They are highly spiced. It helps to disguise the taste of dubious meat products.
The pastry is sharp edged, making them a vicious projectile at football matches.
They are wicked! In the Middle Ages, the Scottish church frowned upon them, deeming them to be luxurious, decadent and (worst of all)– mimicking English pretension.
They are healthy. The raised crust allows for fillings such as baked beans, ensuring you get your daily five.
My mother would drool at the very thought of a hot Scotch pie. As a child, she lived in the little town of Rainbow, in the far north west of Victoria, Australia. When her uncle arrived by train from Melbourne with a tray of Scotch pies the whole town was amazed and jealous. Take that, you Aussie sheep farmers, we Scots know how to turn succulent lamb into calorie laden fast food.
As a child, I lived on a tiny Hebridean island, where Scotch pies were as exotic as in Rainbow. There too, a relative made a welcome arrival, triumphantly bearing a supply of the delicacies from a mainland bakery. I must have been very young, because when the pies were put in the oven to heat, I was dragged off for an afternoon nap and promised my pie would be ready for me when I woke.

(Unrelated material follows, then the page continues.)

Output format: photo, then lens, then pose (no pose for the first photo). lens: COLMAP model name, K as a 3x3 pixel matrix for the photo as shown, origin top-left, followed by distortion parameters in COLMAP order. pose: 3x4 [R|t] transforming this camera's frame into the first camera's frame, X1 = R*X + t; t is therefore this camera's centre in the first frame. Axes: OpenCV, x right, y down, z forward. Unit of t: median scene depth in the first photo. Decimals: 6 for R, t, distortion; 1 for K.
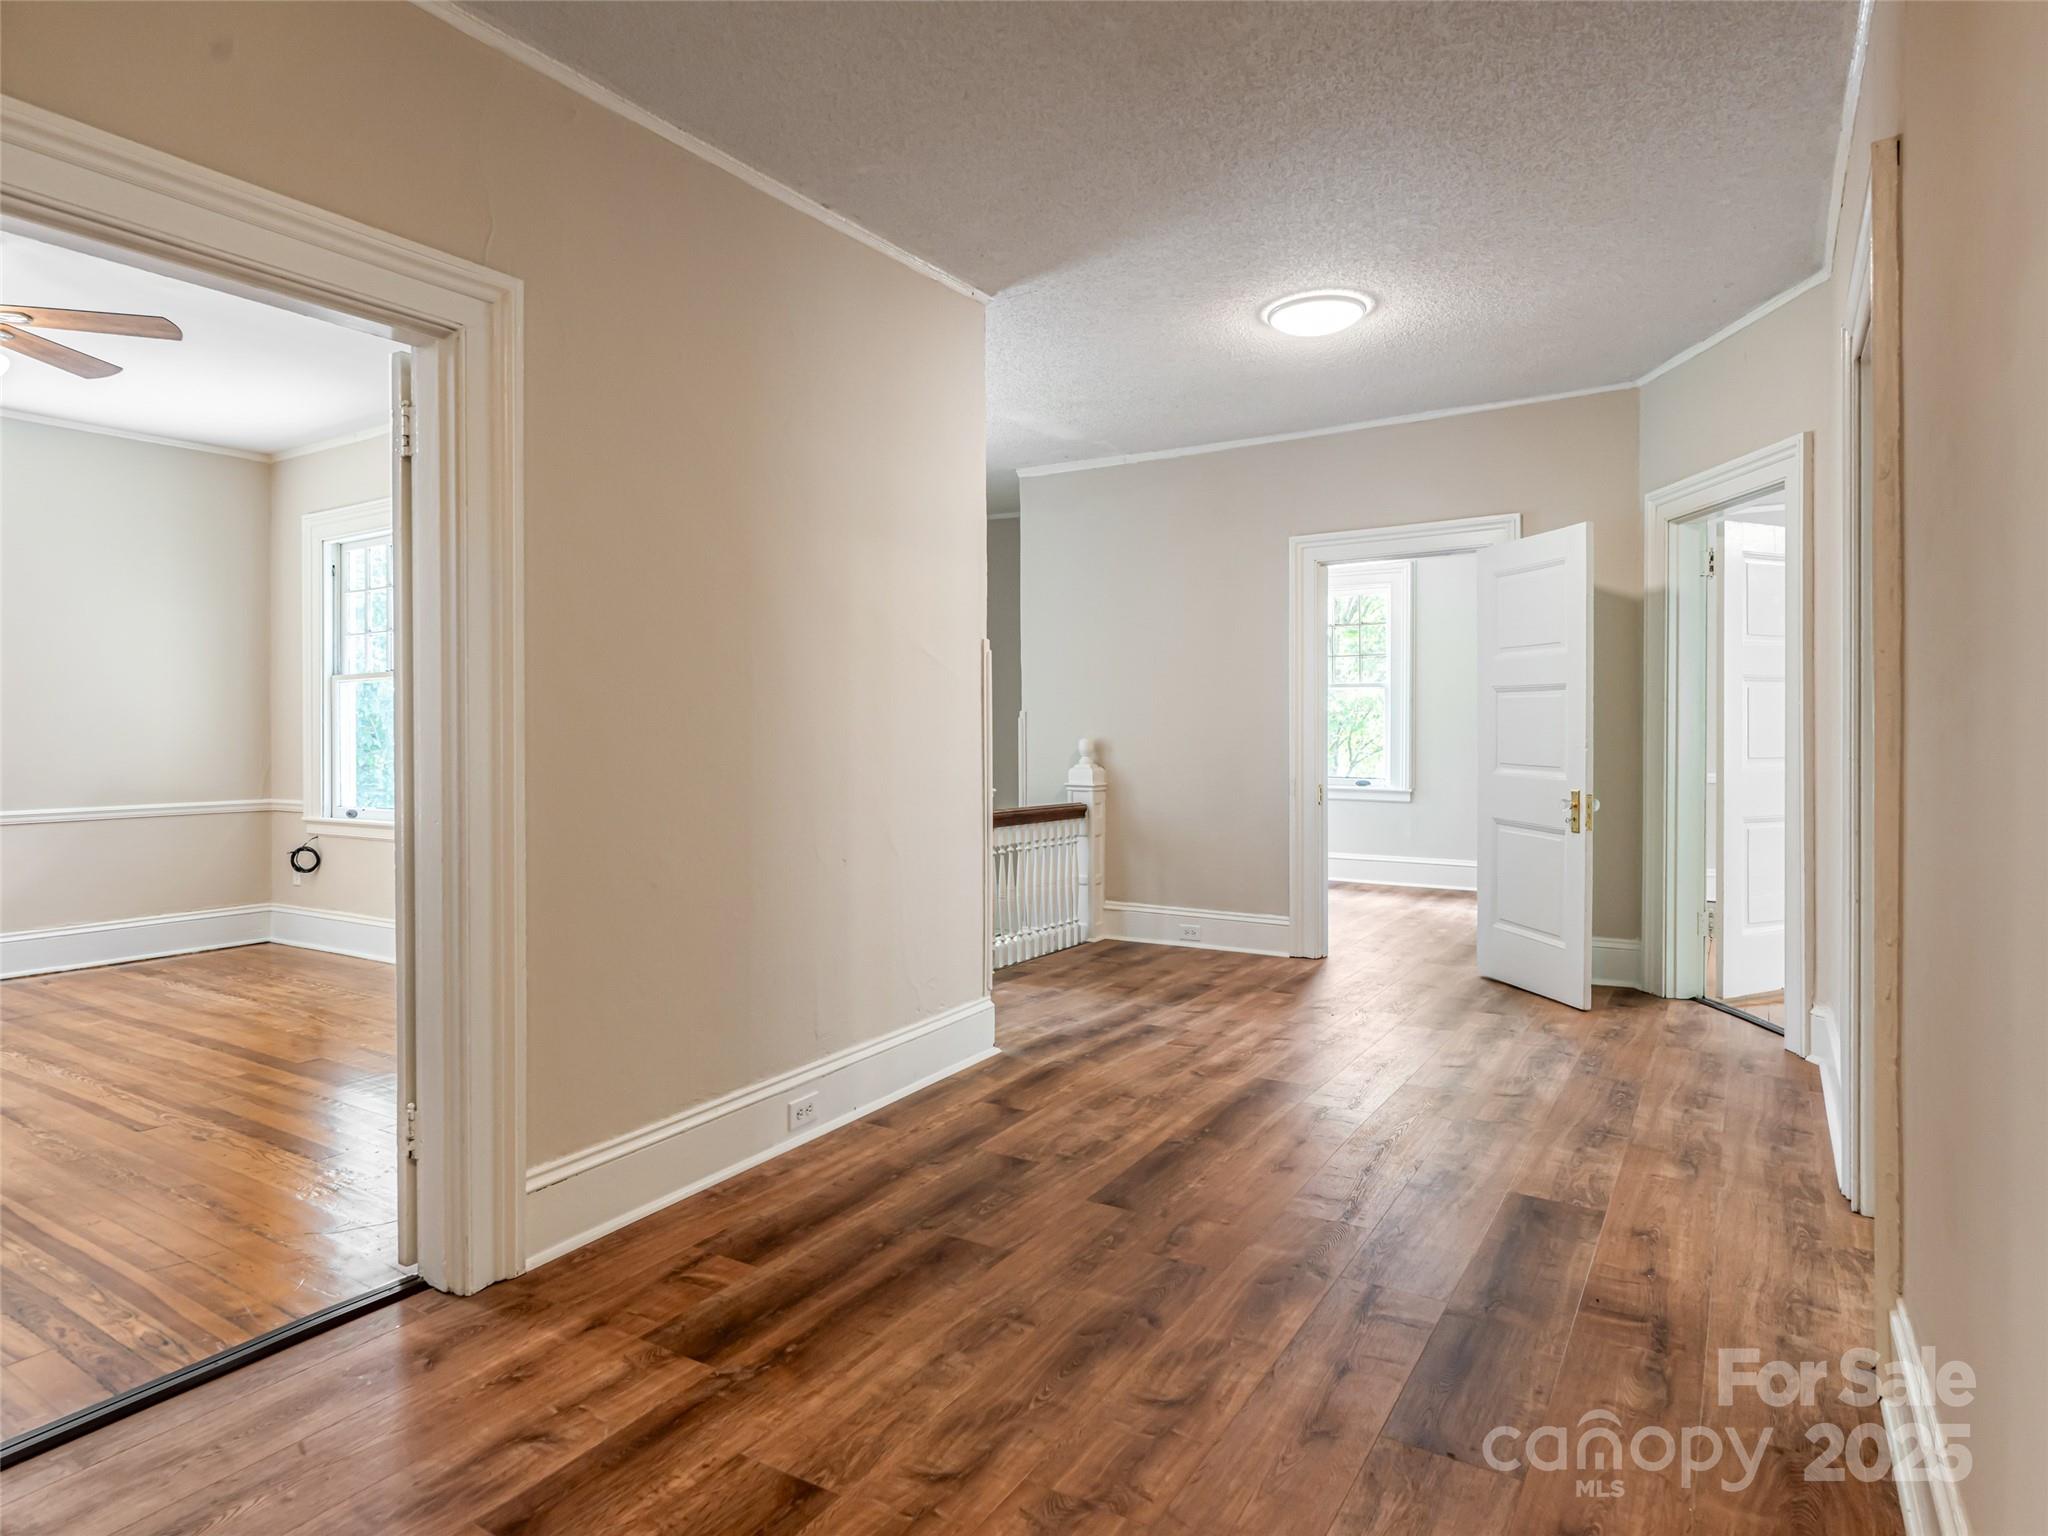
lens RADIAL K [[1166.5, 0, 1025.1], [0, 1166.5, 722.4], [0, 0, 1]] dist [-0.000241, 0.001144]
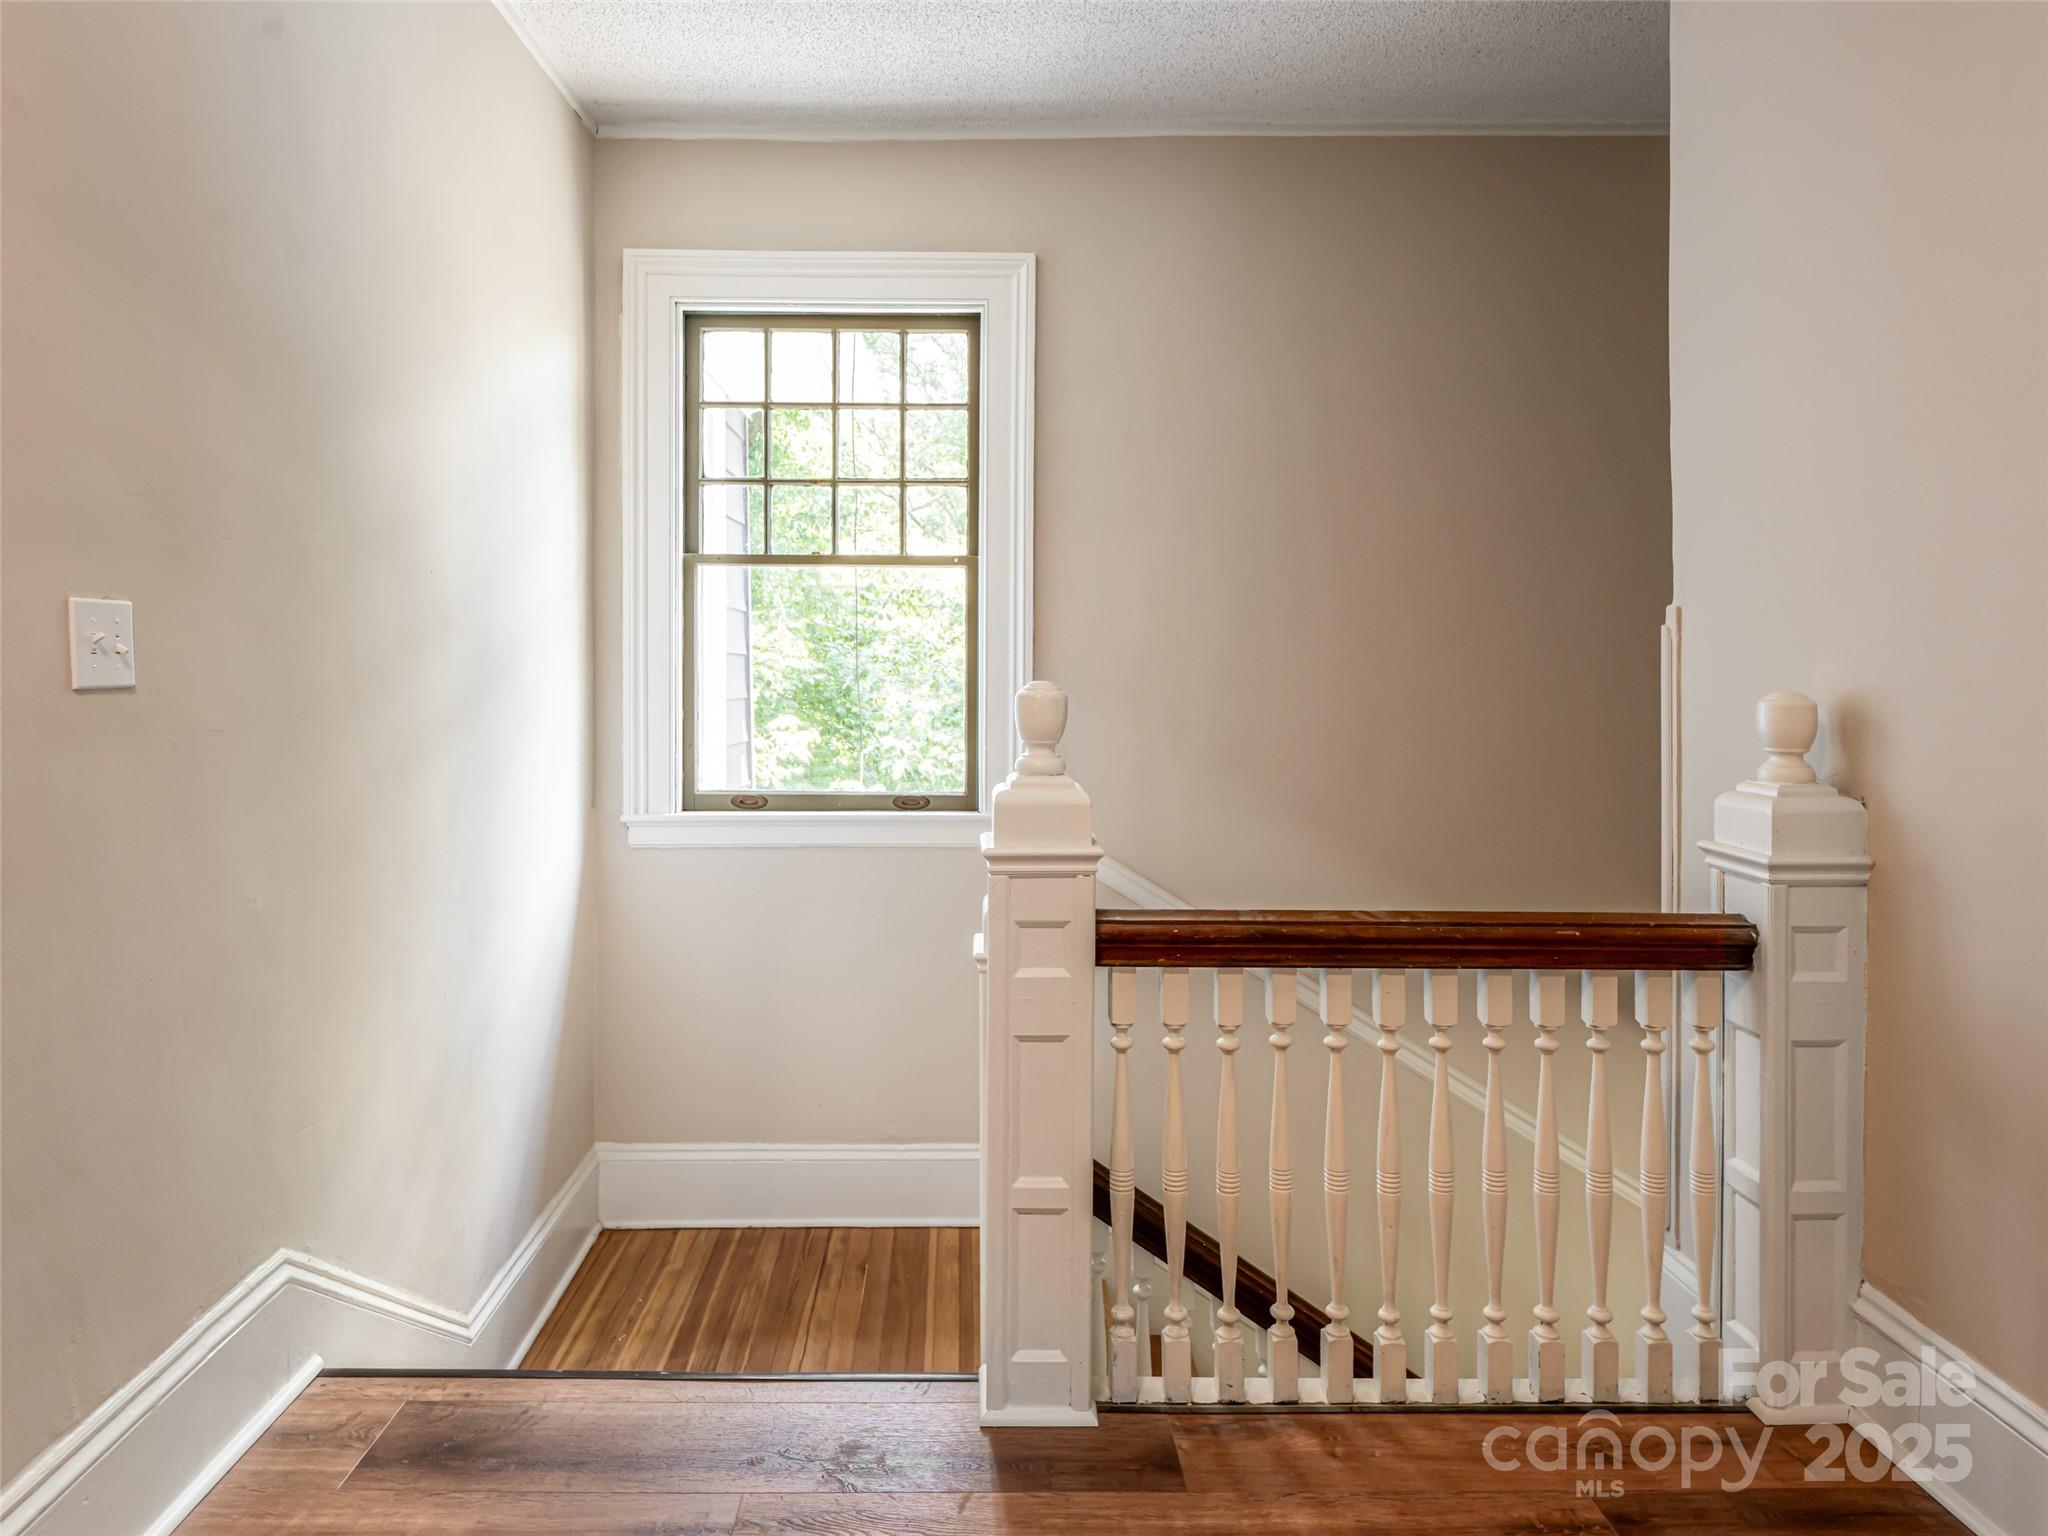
lens RADIAL K [[1206.3, 0, 1024.0], [0, 1206.3, 696.5], [0, 0, 1]] dist [0.002634, 0.001060]
pose [[0.514981, 0.013360, -0.857097, 0.391619], [0.005955, 0.999799, 0.019163, 0.014110], [0.857181, -0.014973, 0.514798, 1.267731]]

Oh, my perfidious siblings! Oh, my cry of anguish when I woke to find my precious pie has already been eaten! Oh, the damage done to my relationship with food! From then on, I have had to eat every available scrap lest my big brothers get there first.
I don’t eat Scotch pies anymore. I once choked on a sharp edge of the pastry, but my abhorrence of the snacks was sealed when I made the mistake of looking inside. The revolting grey mass at the centre put me off for life.